>>>

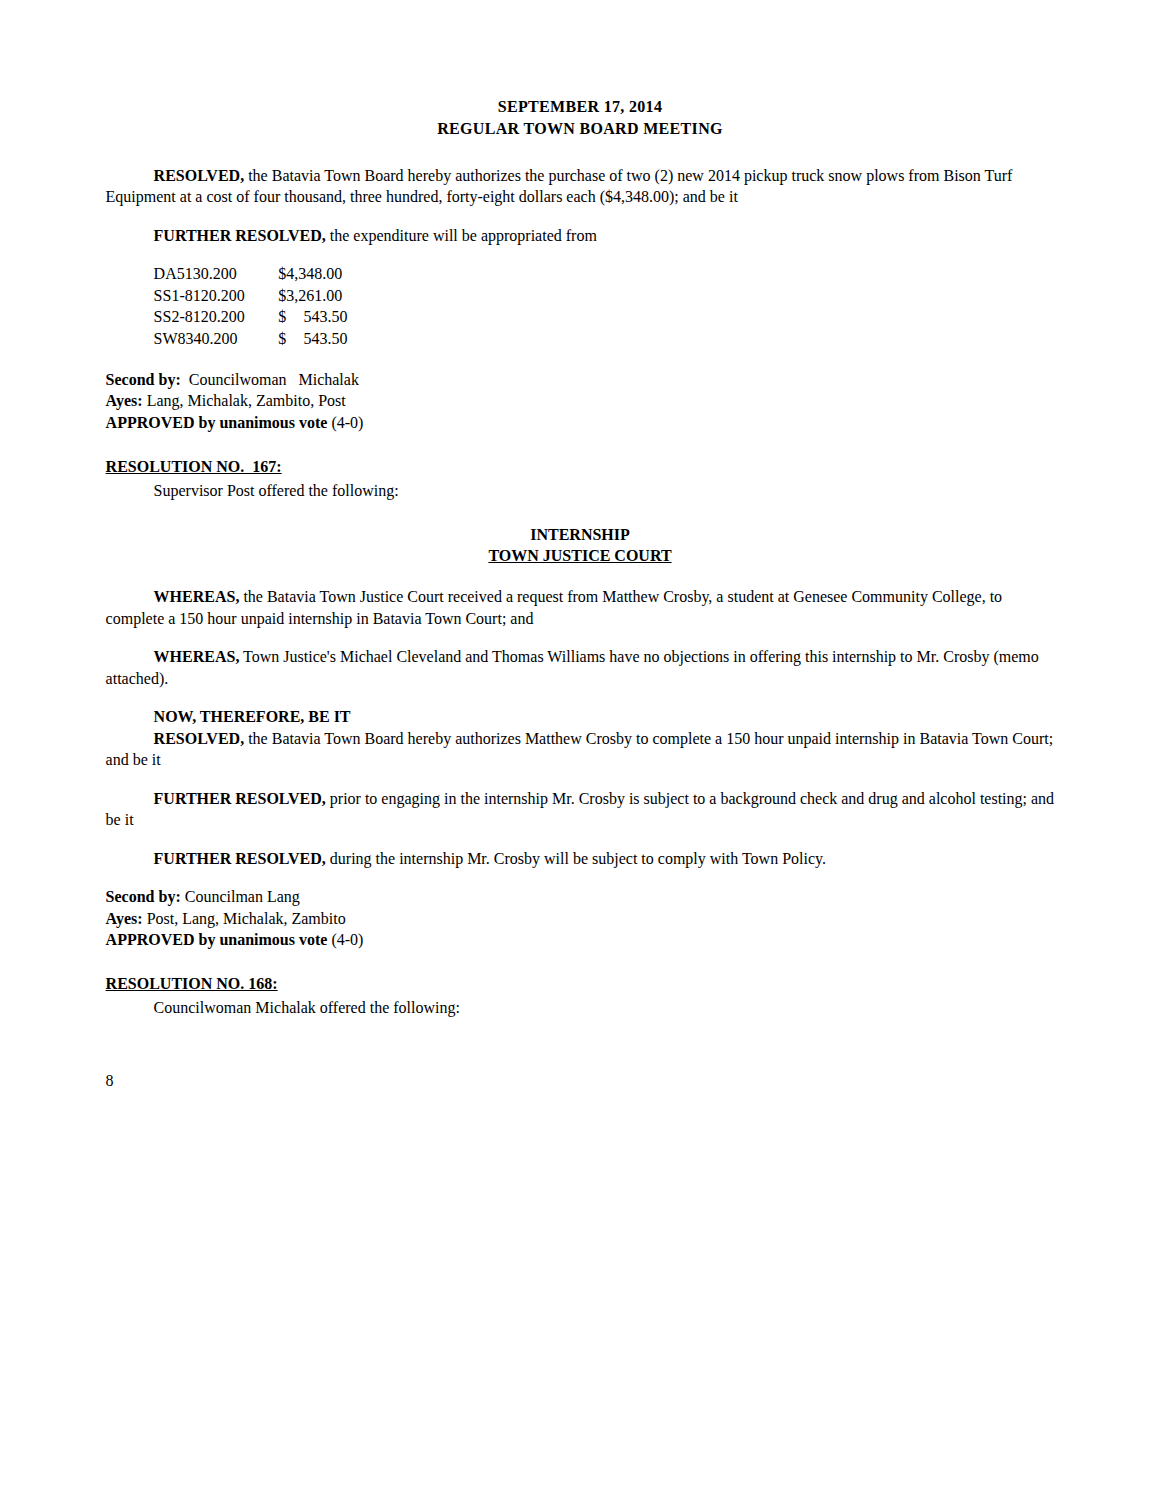SEPTEMBER 17, 2014
REGULAR TOWN BOARD MEETING
RESOLVED, the Batavia Town Board hereby authorizes the purchase of two (2) new 2014 pickup truck snow plows from Bison Turf Equipment at a cost of four thousand, three hundred, forty-eight dollars each ($4,348.00); and be it
FURTHER RESOLVED, the expenditure will be appropriated from
| DA5130.200 | $4,348.00 |
| SS1-8120.200 | $3,261.00 |
| SS2-8120.200 | $ 543.50 |
| SW8340.200 | $ 543.50 |
Second by: Councilwoman Michalak
Ayes: Lang, Michalak, Zambito, Post
APPROVED by unanimous vote (4-0)
RESOLUTION NO. 167:
Supervisor Post offered the following:
INTERNSHIP
TOWN JUSTICE COURT
WHEREAS, the Batavia Town Justice Court received a request from Matthew Crosby, a student at Genesee Community College, to complete a 150 hour unpaid internship in Batavia Town Court; and
WHEREAS, Town Justice's Michael Cleveland and Thomas Williams have no objections in offering this internship to Mr. Crosby (memo attached).
NOW, THEREFORE, BE IT
RESOLVED, the Batavia Town Board hereby authorizes Matthew Crosby to complete a 150 hour unpaid internship in Batavia Town Court; and be it
FURTHER RESOLVED, prior to engaging in the internship Mr. Crosby is subject to a background check and drug and alcohol testing; and be it
FURTHER RESOLVED, during the internship Mr. Crosby will be subject to comply with Town Policy.
Second by: Councilman Lang
Ayes: Post, Lang, Michalak, Zambito
APPROVED by unanimous vote (4-0)
RESOLUTION NO. 168:
Councilwoman Michalak offered the following:
8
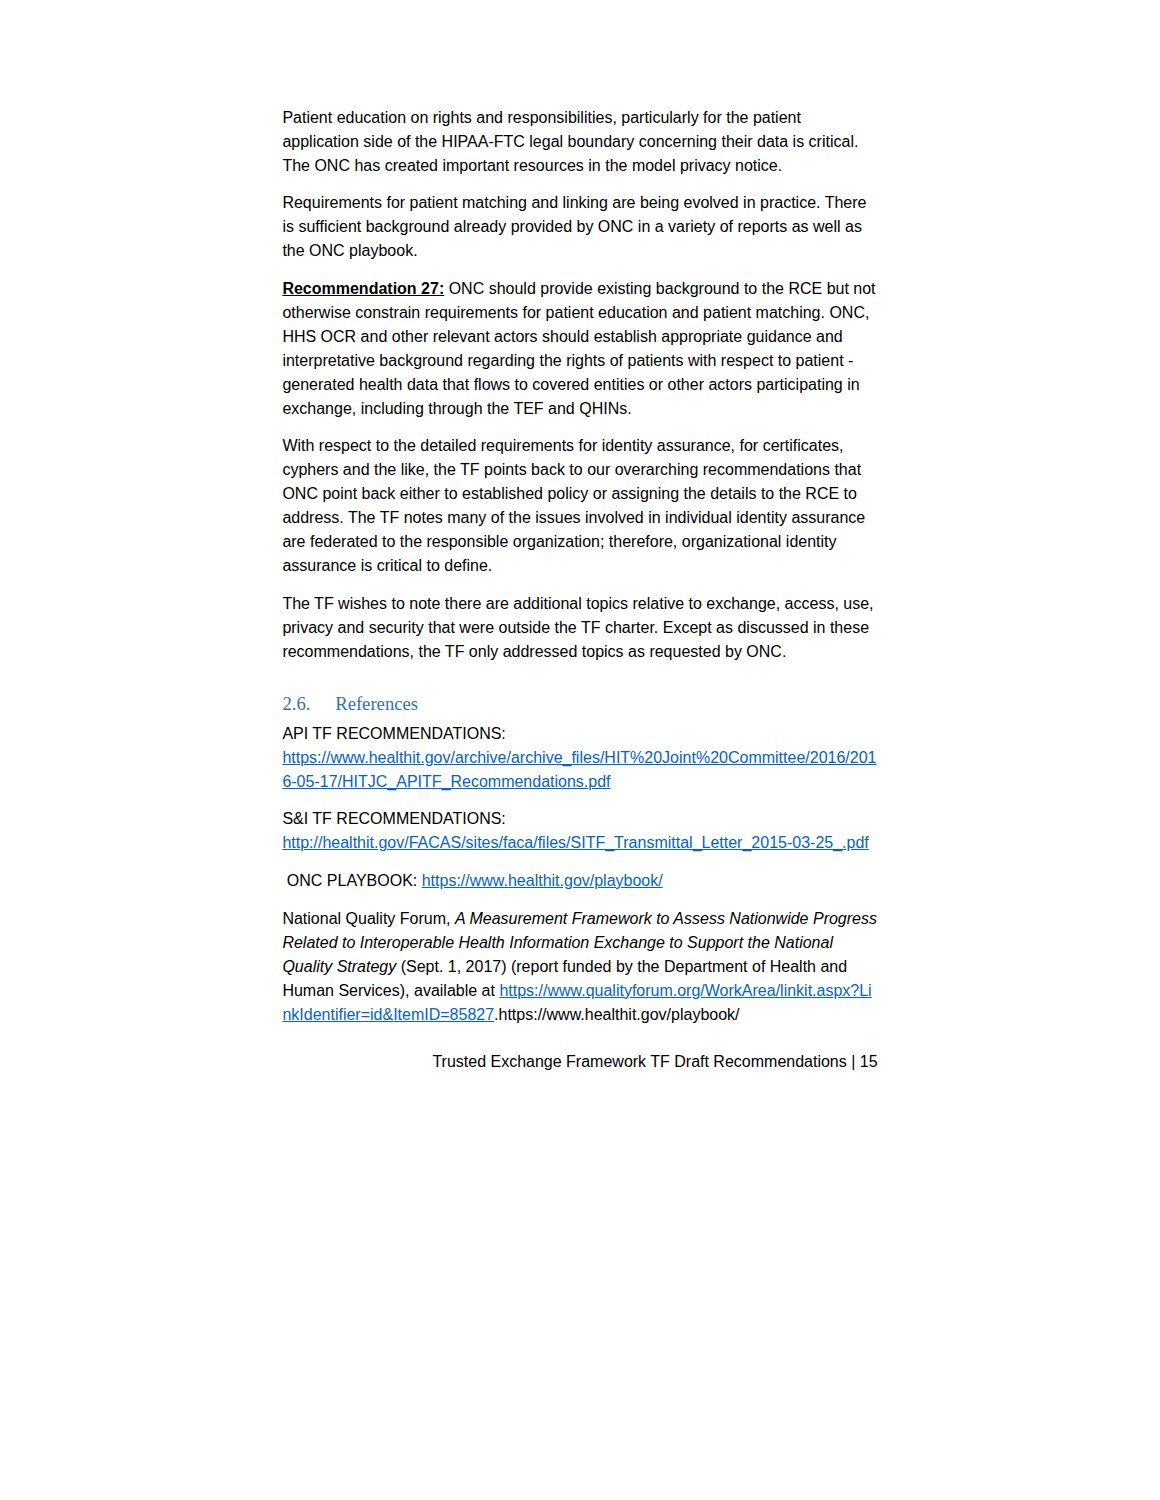Patient education on rights and responsibilities, particularly for the patient application side of the HIPAA-FTC legal boundary concerning their data is critical. The ONC has created important resources in the model privacy notice.
Requirements for patient matching and linking are being evolved in practice. There is sufficient background already provided by ONC in a variety of reports as well as the ONC playbook.
Recommendation 27: ONC should provide existing background to the RCE but not otherwise constrain requirements for patient education and patient matching. ONC, HHS OCR and other relevant actors should establish appropriate guidance and interpretative background regarding the rights of patients with respect to patient -generated health data that flows to covered entities or other actors participating in exchange, including through the TEF and QHINs.
With respect to the detailed requirements for identity assurance, for certificates, cyphers and the like, the TF points back to our overarching recommendations that ONC point back either to established policy or assigning the details to the RCE to address. The TF notes many of the issues involved in individual identity assurance are federated to the responsible organization; therefore, organizational identity assurance is critical to define.
The TF wishes to note there are additional topics relative to exchange, access, use, privacy and security that were outside the TF charter. Except as discussed in these recommendations, the TF only addressed topics as requested by ONC.
2.6. References
API TF RECOMMENDATIONS:
https://www.healthit.gov/archive/archive_files/HIT%20Joint%20Committee/2016/2016-05-17/HITJC_APITF_Recommendations.pdf
S&I TF RECOMMENDATIONS:
http://healthit.gov/FACAS/sites/faca/files/SITF_Transmittal_Letter_2015-03-25_.pdf
ONC PLAYBOOK: https://www.healthit.gov/playbook/
National Quality Forum, A Measurement Framework to Assess Nationwide Progress Related to Interoperable Health Information Exchange to Support the National Quality Strategy (Sept. 1, 2017) (report funded by the Department of Health and Human Services), available at https://www.qualityforum.org/WorkArea/linkit.aspx?LinkIdentifier=id&ItemID=85827.https://www.healthit.gov/playbook/
Trusted Exchange Framework TF Draft Recommendations | 15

<<<

• [What you need to do] Looking through the records, copy out every line in which the word "Second" is found.

• [Problem solution]
Second by: Councilwoman Michalak
Second by: Councilman Lang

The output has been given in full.